Alex Rodriguez has been suspended by Major League Baseball for his involvement with the anti-aging clinic Biogenesis, and even after an arbitrator upheld the suspension, A-Rod is still fighting back. He's maintaining his innocence, and believes there should not just be a reduced suspension, but no suspension at all. To that end, he has sued both MLB and the Players' Association.
Reversing the arbitrator's decision might be difficult in the face of the evidence MLB has collected -- whether their acquisition of said evidence was sketchy or not (hint: it was). That evidence includes texts and phone calls between A-Rod and Tony Bosch, as detailed here by the New York Times:
The report emphasizes how close Rodriguez and Bosch - who is referred to in the decision as "a drug dealer" - appeared to be. In 2012 alone, they spoke on the telephone 53 times and exchanged 556 text messages. (At one point Rodriguez told Bosch to "erase all these messages.")
They orchestrated an elaborate, if clumsy, subterfuge - lozenges containing testosterone were called "gummies," testosterone cream was called "pink food," and melted testosterone was called "liquid soup."
"Burn after reading" doesn't really work with digital messages, you guys.
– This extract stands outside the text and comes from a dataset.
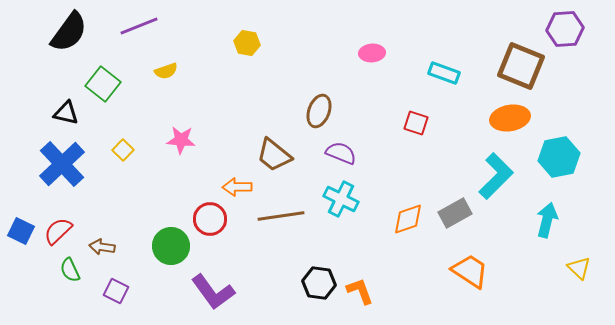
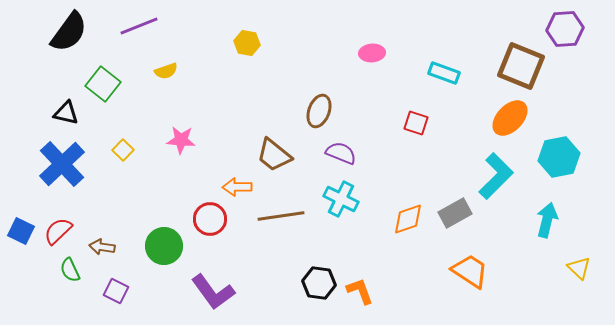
orange ellipse: rotated 36 degrees counterclockwise
green circle: moved 7 px left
Though, A-Rod has likely figured that out by now. Oh, and another thing:
A player asks, "If what A-Rod was taking was legal, why did he have to come up with code names?"— Ken Rosenthal (@Ken_Rosenthal) January 14, 2014
Well... huh. I mean, I guess that A-Rod could... hmm. What if he just wanted to... oh. Oh, I see. Good luck with that whole lawsuit thing.